About this task >> Pull each line containing "wash" out of the listing below.

Dataset entries >>
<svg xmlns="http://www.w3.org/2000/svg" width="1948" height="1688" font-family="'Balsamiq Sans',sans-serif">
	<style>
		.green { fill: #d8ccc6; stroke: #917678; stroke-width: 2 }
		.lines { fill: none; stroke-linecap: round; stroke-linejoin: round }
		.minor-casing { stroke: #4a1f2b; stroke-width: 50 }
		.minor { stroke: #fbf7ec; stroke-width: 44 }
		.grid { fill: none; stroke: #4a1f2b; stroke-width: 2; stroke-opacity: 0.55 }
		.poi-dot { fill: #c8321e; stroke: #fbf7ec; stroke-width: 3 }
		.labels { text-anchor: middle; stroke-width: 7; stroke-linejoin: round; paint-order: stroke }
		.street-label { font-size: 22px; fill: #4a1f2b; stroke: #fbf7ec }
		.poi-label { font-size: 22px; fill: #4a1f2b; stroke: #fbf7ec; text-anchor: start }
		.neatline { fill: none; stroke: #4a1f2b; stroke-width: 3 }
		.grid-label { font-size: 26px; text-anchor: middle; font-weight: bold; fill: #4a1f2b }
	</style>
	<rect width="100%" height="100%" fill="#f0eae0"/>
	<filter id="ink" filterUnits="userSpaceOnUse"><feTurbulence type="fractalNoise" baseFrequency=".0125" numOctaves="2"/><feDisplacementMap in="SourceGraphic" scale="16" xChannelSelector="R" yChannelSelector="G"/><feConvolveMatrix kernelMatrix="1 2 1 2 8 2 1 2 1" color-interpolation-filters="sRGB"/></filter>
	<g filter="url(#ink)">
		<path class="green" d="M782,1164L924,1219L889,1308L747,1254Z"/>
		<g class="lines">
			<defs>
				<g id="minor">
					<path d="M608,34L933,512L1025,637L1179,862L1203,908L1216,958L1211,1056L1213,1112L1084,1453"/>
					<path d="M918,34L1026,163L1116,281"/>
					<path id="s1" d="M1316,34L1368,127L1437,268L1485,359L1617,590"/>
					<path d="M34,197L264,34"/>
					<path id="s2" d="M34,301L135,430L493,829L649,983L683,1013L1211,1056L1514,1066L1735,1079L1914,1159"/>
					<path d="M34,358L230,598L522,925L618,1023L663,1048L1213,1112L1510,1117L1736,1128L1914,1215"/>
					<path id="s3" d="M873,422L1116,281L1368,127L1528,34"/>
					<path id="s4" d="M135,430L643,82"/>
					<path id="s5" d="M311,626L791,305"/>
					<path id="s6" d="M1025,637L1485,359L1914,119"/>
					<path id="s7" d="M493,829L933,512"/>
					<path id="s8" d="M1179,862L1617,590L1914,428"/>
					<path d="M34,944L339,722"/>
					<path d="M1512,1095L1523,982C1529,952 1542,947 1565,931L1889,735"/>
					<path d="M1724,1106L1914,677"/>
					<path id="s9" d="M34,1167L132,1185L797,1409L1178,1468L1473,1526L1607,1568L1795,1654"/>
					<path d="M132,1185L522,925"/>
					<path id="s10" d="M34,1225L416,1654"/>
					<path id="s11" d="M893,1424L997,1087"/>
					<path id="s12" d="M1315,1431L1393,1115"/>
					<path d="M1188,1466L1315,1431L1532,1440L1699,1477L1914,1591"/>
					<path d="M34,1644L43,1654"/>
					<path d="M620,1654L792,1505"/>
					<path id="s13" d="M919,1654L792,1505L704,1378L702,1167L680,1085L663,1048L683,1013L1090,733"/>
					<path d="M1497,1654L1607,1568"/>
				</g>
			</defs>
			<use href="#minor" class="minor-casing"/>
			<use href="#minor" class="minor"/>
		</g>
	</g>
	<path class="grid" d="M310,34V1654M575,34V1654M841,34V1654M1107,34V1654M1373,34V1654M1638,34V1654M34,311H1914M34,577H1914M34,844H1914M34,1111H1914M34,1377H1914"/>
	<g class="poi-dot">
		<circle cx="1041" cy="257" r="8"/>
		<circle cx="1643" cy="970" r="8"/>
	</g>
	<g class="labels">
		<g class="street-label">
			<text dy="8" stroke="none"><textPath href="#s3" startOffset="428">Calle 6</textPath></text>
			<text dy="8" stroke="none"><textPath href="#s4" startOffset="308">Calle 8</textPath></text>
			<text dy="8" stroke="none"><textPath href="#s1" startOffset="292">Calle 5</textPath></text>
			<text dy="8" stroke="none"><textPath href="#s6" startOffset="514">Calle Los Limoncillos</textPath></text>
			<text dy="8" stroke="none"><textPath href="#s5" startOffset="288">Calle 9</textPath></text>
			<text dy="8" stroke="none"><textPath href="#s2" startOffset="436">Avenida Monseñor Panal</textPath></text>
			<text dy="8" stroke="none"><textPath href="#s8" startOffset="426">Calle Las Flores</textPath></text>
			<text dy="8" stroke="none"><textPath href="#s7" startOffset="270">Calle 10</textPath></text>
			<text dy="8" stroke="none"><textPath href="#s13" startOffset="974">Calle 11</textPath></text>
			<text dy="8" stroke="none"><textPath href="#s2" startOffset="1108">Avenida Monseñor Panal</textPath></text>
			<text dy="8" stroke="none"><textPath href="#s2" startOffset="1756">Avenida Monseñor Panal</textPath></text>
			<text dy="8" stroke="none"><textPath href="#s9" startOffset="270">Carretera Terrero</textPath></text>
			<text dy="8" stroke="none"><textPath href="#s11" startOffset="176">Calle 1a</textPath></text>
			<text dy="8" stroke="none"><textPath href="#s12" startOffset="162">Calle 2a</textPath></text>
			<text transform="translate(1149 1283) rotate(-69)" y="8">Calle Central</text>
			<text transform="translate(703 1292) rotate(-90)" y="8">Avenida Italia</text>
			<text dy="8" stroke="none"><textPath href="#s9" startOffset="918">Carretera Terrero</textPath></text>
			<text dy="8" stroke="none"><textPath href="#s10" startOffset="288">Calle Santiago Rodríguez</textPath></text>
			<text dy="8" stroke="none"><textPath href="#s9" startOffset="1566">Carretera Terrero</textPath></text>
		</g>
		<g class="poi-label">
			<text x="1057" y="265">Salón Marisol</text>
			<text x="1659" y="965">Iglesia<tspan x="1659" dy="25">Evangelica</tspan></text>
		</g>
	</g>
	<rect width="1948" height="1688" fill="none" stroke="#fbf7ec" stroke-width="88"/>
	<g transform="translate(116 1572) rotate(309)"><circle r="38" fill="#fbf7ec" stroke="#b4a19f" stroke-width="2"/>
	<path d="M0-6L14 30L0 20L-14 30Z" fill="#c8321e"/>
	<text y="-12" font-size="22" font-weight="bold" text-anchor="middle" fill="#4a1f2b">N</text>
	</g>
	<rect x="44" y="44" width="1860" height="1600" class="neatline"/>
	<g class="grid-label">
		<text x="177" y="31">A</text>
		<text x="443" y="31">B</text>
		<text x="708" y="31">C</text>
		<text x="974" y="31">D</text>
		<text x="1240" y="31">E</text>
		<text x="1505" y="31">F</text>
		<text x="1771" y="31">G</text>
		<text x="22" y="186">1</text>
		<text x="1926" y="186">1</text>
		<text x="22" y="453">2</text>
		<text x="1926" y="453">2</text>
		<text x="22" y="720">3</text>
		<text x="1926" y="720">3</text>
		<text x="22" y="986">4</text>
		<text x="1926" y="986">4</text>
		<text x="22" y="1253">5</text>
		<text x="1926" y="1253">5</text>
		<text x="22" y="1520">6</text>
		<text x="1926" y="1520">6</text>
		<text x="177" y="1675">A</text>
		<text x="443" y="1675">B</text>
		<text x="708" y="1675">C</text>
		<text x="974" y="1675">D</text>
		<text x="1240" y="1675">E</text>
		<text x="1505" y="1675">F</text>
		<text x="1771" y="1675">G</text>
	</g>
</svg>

* * *

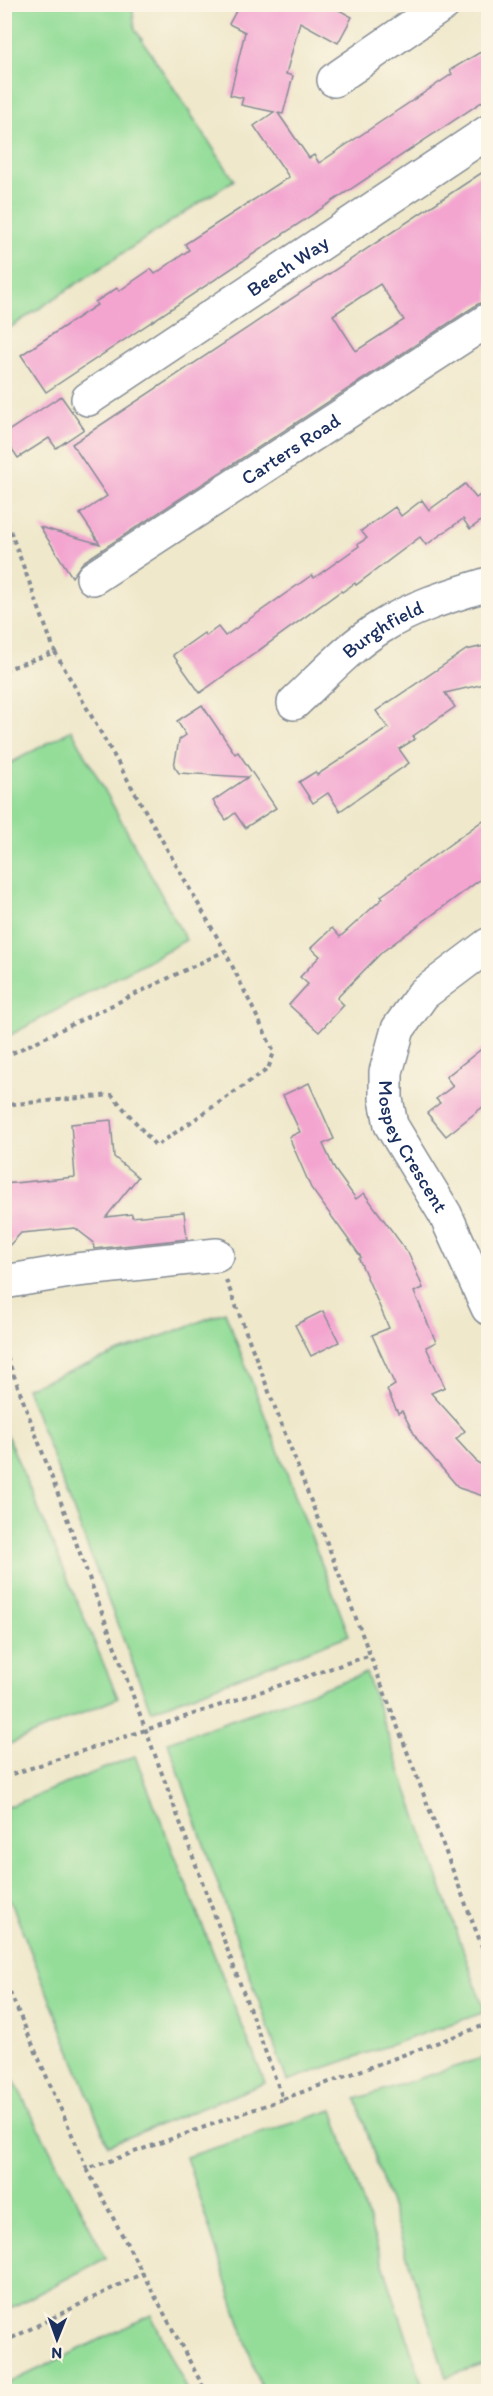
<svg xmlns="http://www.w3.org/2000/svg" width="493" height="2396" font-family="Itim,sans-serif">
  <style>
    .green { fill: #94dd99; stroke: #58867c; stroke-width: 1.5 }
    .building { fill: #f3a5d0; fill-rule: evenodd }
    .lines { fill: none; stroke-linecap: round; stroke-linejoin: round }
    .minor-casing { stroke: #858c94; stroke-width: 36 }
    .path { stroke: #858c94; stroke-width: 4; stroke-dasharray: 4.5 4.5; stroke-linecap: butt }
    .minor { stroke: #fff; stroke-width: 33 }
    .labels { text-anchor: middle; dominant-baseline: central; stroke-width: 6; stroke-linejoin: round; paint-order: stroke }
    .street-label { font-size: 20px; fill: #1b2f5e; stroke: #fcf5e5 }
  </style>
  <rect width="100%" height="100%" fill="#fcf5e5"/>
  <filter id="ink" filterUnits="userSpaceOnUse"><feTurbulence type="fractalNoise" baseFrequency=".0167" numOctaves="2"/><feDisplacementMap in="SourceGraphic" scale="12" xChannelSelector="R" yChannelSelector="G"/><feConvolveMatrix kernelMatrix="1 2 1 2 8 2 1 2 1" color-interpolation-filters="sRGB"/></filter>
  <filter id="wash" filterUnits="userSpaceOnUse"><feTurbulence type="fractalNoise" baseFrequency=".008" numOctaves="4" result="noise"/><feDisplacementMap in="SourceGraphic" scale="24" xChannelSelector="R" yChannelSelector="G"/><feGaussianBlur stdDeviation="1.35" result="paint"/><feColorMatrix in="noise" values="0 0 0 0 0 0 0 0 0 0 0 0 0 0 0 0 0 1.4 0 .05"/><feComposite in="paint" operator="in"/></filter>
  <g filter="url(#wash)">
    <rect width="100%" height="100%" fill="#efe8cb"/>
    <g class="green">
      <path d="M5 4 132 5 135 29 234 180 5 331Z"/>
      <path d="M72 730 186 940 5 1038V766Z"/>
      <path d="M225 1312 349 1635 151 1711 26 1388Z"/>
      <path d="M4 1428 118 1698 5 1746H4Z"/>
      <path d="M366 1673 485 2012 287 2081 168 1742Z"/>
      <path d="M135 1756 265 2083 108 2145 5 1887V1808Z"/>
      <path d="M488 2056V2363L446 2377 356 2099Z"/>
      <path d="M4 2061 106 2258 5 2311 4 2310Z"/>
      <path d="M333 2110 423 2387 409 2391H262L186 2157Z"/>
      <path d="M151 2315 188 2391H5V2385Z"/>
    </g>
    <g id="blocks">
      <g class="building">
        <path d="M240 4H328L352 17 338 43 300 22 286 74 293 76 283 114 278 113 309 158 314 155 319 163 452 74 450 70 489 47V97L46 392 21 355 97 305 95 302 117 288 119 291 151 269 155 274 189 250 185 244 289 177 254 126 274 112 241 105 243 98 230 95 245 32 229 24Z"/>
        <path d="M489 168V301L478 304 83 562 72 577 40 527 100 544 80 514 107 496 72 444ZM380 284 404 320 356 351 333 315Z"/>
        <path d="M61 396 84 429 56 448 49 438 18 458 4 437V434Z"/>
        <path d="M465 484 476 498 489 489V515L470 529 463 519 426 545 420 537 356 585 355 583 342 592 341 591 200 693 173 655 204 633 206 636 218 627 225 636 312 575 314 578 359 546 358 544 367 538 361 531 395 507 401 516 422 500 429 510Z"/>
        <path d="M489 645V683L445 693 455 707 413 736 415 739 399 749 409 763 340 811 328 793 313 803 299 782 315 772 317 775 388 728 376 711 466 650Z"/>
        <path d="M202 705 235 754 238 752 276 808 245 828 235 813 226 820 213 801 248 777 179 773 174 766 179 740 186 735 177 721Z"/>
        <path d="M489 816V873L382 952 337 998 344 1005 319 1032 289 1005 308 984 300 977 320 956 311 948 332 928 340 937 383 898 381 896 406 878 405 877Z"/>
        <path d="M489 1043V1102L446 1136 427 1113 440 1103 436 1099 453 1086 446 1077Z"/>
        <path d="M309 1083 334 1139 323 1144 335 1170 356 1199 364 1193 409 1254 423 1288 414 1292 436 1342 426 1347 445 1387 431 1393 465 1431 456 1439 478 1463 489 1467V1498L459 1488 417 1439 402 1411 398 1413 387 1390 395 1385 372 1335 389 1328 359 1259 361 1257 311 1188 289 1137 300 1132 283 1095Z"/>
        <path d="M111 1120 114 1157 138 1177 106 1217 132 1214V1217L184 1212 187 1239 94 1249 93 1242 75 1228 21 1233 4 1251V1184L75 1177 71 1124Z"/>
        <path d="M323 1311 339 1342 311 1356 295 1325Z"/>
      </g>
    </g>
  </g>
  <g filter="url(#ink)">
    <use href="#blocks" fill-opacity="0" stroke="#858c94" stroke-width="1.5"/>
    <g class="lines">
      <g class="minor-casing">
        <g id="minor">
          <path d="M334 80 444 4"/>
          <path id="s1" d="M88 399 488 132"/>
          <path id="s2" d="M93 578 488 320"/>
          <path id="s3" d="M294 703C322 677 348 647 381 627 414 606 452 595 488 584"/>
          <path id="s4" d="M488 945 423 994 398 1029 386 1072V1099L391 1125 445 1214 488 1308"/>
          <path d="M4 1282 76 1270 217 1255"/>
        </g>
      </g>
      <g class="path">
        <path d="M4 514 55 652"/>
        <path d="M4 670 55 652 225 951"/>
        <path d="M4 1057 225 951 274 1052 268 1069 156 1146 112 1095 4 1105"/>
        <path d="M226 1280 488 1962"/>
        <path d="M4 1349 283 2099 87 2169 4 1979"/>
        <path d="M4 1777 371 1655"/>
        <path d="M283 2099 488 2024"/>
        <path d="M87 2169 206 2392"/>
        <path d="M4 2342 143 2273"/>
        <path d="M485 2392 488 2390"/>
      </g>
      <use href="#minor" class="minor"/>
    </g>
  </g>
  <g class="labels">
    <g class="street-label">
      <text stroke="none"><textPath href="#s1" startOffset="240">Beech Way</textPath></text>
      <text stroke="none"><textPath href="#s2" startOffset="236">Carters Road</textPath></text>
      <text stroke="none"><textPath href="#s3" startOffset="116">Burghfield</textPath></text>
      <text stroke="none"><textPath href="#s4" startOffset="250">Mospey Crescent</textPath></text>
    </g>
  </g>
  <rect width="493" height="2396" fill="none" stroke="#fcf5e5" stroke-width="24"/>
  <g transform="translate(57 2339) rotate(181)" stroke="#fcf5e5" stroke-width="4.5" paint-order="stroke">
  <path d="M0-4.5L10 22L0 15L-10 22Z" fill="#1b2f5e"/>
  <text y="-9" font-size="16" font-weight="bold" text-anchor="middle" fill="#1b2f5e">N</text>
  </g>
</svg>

Exercise response >>
  <filter id="wash" filterUnits="userSpaceOnUse"><feTurbulence type="fractalNoise" baseFrequency=".008" numOctaves="4" result="noise"/><feDisplacementMap in="SourceGraphic" scale="24" xChannelSelector="R" yChannelSelector="G"/><feGaussianBlur stdDeviation="1.35" result="paint"/><feColorMatrix in="noise" values="0 0 0 0 0 0 0 0 0 0 0 0 0 0 0 0 0 1.4 0 .05"/><feComposite in="paint" operator="in"/></filter>
  <g filter="url(#wash)">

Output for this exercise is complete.